Peru has launched its first ever satellite in an effort to assist agriculture and combat organized crime.
The Peru SAT-1 was launched Sept. 15 from French Guiana and is scheduled to orbit for 10 years at a height of 431 miles travelling at 4.3 mph. This means it can circle the Earth in 101 mins making 14 orbits a day.
“You can use images for agriculture with crop monitoring, for the supervision and safety of our cultural heritage and for the prevention and monitoring of illegal activities such as illegal mining, deforestation and detection of clandestine airstrips,” Gustavo Henriquez head of the National Commission for Aerospace Research and Development in Peru (CONIDA) told El Comercio. “It can also be used for urban planning, among many other things.”

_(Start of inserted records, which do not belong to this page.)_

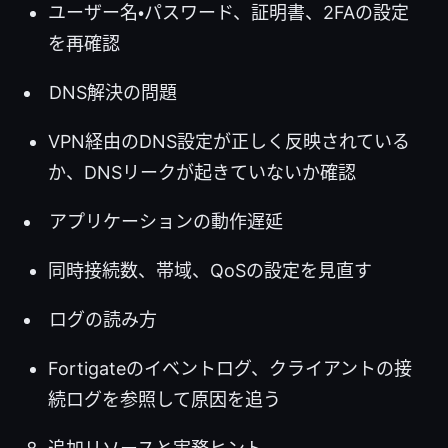
ユーザー名・パスワード、証明書、2FAの設定
を再確認
DNS解決の問題
VPN経由のDNS設定が正しく反映されている
か、DNSリークが起きていないか確認
アプリケーションの動作遅延
同時接続数、帯域、QoSの設定を見直す
ログの読み方
Fortigateのイベントログ、クライアントの接
続ログを参照して原因を追う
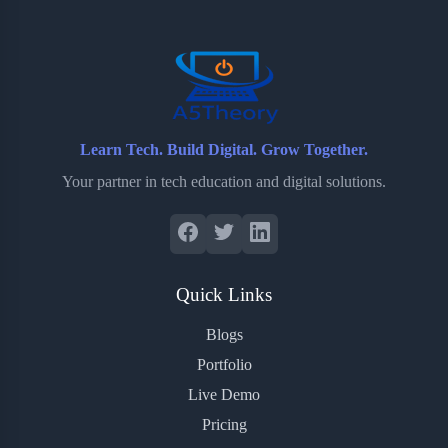
o
r
a
e
k
r
s
d
t
Learn Tech. Build Digital. Grow Together.
Your partner in tech education and digital solutions.
Quick Links
Blogs
Portfolio
Live Demo
Pricing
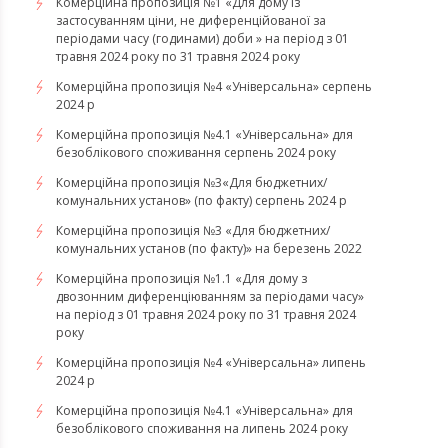
Комерційна пропозиція №1 «Для дому із
застосуванням ціни, не диференційованої за
періодами часу (годинами) доби » на період з 01
травня 2024 року по 31 травня 2024 року
Комерційна пропозиція №4 «Універсальна» серпень
2024 р
Комерційна пропозиція №4.1 «Універсальна» для
безоблікового споживання серпень 2024 року
Комерційна пропозиція №3«Для бюджетних/
комунальних установ» (по факту) серпень 2024 р
Комерційна пропозиція №3 «Для бюджетних/
комунальних установ (по факту)» на березень 2022
Комерційна пропозиція №1.1 «Для дому з
двозонним диференціюванням за періодами часу»
на період з 01 травня 2024 року по 31 травня 2024
року
Комерційна пропозиція №4 «Універсальна» липень
2024 р
Комерційна пропозиція №4.1 «Універсальна» для
безоблікового споживання на липень 2024 року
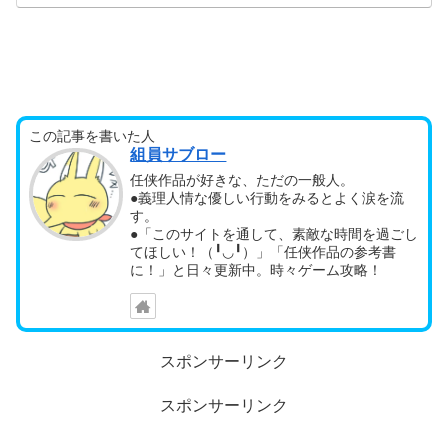
この記事を書いた人
組員サブロー
任侠作品が好きな、ただの一般人。
●義理人情な優しい行動をみるとよく涙を流
す。
●「このサイトを通して、素敵な時間を過ごし
てほしい！（╹◡╹）」「任侠作品の参考書
に！」と日々更新中。時々ゲーム攻略！
スポンサーリンク
スポンサーリンク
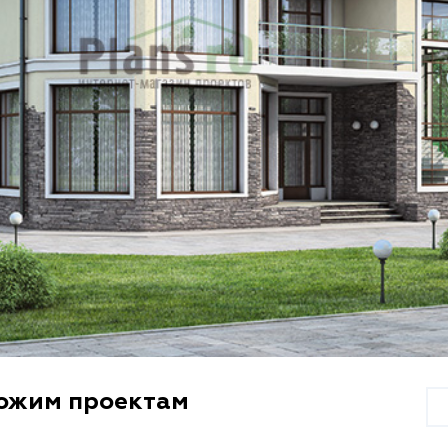
хожим проектам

The satellite was bought from Airbus for $200 million in 2014. With the ability to capture 28-inch-pixel images, or the width of a chessboard for each pixel, the Peru SAT-1 is the most powerful satellite in Latin America. The most powerful satellites can collect images with pixels of 16 inches.
The purchase caused controversy given Peru’s lack of experience in space and its status as a developing country. But environment ministry spokesman Brian Zutter said the government doesn’t want to rely on foreign governments and companies for data collection.
“In Peru there is definitely a desire to produce your own data,” Zutter told the Scientific American.
As well as environmental monitoring, authorities will be looking to use the satellite to help protect Peru’s borders, aid the effort against drug trafficking and spot roads used for illegal logging.
The National Operations Center of Satellite Images (Cnois) in Punto Lobos, Chile will collate the images. The satellite will be sent two messages in the day and two at night directing it where to take photos. Everything will be transmitted by internet to CONIDA in Lima.